Which lines of the records contain the word "Одежда"? Show each of them.

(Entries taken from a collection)
# # # # # # #
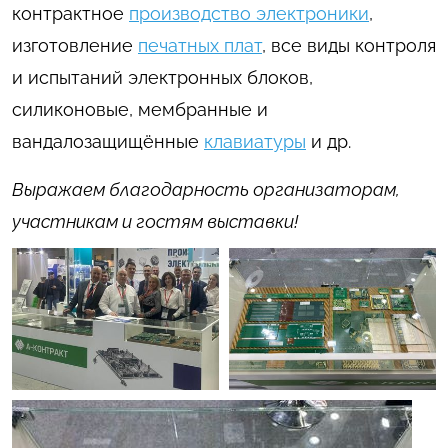
контрактное
производство электроники
,
изготовление
печатных плат
, все виды контроля
и испытаний электронных блоков,
силиконовые, мембранные и
вандалозащищённые
клавиатуры
и др.
Выражаем благодарность организаторам,
участникам и гостям выставки!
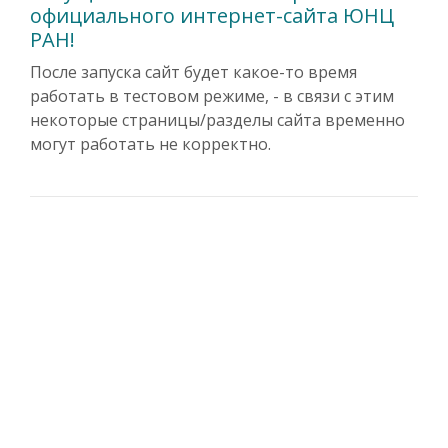
официального интернет-сайта ЮНЦ
РАН!
После запуска сайт будет какое-то время
работать в тестовом режиме, - в связи с этим
некоторые страницы/разделы сайта временно
могут работать не корректно.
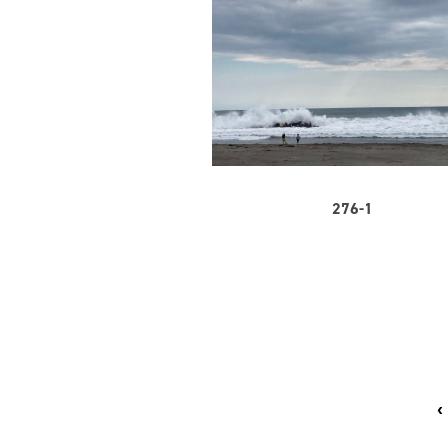
276-1
‹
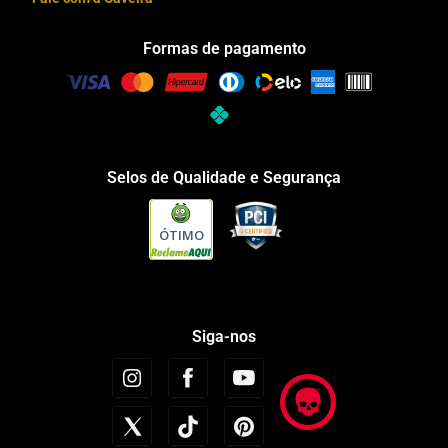
Formas de pagamento
Selos de Qualidade e Segurança
ÓTIMO
Siga-nos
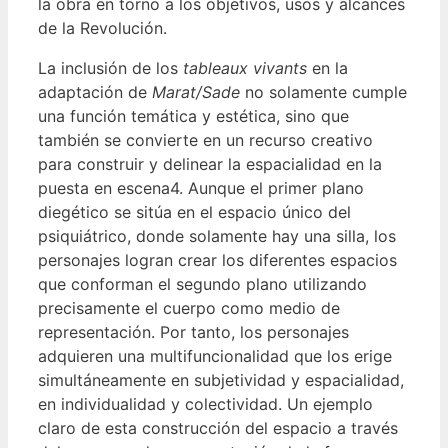
la obra en torno a los objetivos, usos y alcances
de la Revolución.
La inclusión de los
tableaux vivants
en la
adaptación de
Marat/Sade
no solamente cumple
una función temática y estética, sino que
también se convierte en un recurso creativo
para construir y delinear la espacialidad en la
puesta en escena4. Aunque el primer plano
diegético se sitúa en el espacio único del
psiquiátrico, donde solamente hay una silla, los
personajes logran crear los diferentes espacios
que conforman el segundo plano utilizando
precisamente el cuerpo como medio de
representación. Por tanto, los personajes
adquieren una multifuncionalidad que los erige
simultáneamente en subjetividad y espacialidad,
en individualidad y colectividad. Un ejemplo
claro de esta construcción del espacio a través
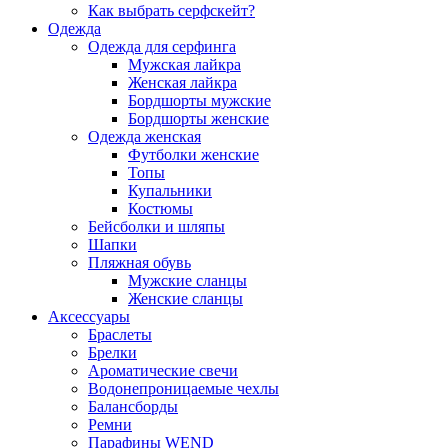
Как выбрать серфскейт?
Одежда
Одежда для серфинга
Мужская лайкра
Женская лайкра
Бордшорты мужские
Бордшорты женские
Одежда женская
Футболки женские
Топы
Купальники
Костюмы
Бейсболки и шляпы
Шапки
Пляжная обувь
Мужские сланцы
Женские сланцы
Аксессуары
Браслеты
Брелки
Ароматические свечи
Водонепроницаемые чехлы
Балансборды
Ремни
Парафины WEND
# # # # # # #
Expected output ::
Одежда
Одежда для серфинга
Одежда женская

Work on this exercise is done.